In generale, e volendola semplificare al massimo, la strategia Optium suggerisce di “stare” quando si ha un punteggio di 17 o superiore, di chiedere carta quando si ha un punteggio tra 12 e 16 e il banco ha un punteggio basso ed infine chiedere carta quando si ha un punteggio inferiore a 12. 

Tuttavia, visto il successo statistico della strategia, molti casinò hanno adottato regole e tecnologie per rendere più difficile il conteggio delle carte, rendendo questa tecnica meno efficace rispetto al passato. 

Nonostante il vantaggio statistiche che offre, questa strategia non garantisce la vittoria e bisogna ricordare che blackjack è comunque un gioco d’azzardo e il risultato dipende anche dalla fortuna. 

I matematici dell’MIT e l’agenzia Griffin 

Considerato il successo della strategia Optium, un team di studiosi dell’MIT decise di rispondere con uno studio ancora più approfondito sulla strategia a questo gioco. 

L’MIT Blackjack team era un gruppo di ex studenti e studenti del Massachusetts Institute of Technology, dell’Università di Harvard e di alcune altre università di alto livello. 

Nel corso degli anni il team studiò e perfezionò tecniche di conteggio delle carte e strategie per battere i casinò in tutto il mondo. Il team ha operato con successo dal 1979 fino all’inizio del 21 ° secolo, per oltre vent’anni. 

Oltre alle classiche tecniche di conteggio delle carte, il team perfezionò anche tecniche di tracciamento degli assi. Queste strategie donavano ai giocatori un vantaggio competitivo cmpreso fra il 2% e il 4%. 

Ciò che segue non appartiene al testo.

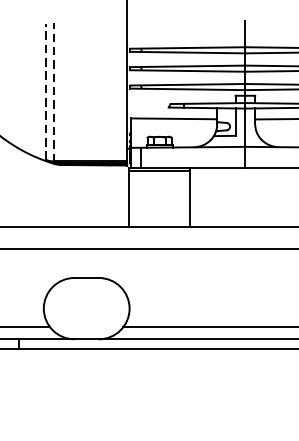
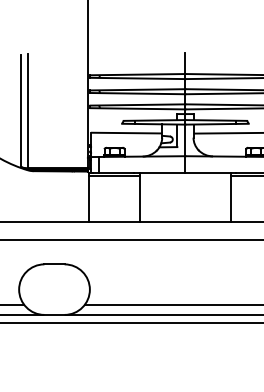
line: (45, 91) -> (20, 110), dashed -> solid
line: (53, 92) -> (27, 111), dashed -> solid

Fu AI Francesco a sviluppare l’approccio originale del team dell’MIT, facendolo eleggere dagli scommettitori professionali come uno dei 7 membri fondatori della Blackjack Hall of Fame. 

In un momento in cui i casinò di Las Vegas erano in perdita, vittime dell’uso della tecnica di conteggio delle carte, entrò in gioco l’Agenzia Griffin altrimenti noto come Gruppo di investigatori Griffin. 

Nel 1967, Robert Griffin, un detective privato di Las Vegas, sviluppò l’idea di creare un libro di fotografie di contatori di carte e truffatori del gioco d’azzardo. L’obiettivo dell’agenzia, come affermato nel suo depliant, era “fornire servizi di sorveglianza e indagine ai casinò” soprattutto tramite il tracciamento dei giocatori “pericolosi” per le finanze dei casinò. 

Gli sforzi dei Griffin furono coronati da successo, portando molti giocatori di blackjack a giocare con nomi fittizi, identità celate da camuffamenti e a dover cambiare sale molto spesso. 

Con l’inizio del secolo odierno, l’Agenzia Griffin decise di offrire il proprio libro originale stampato insieme ad un database online. 

Con l’evolversi della tecnologia, l’agenzia decise perfino di fare uso dello scanning biometrico per individuare e smascherare i giocatori in travestimento.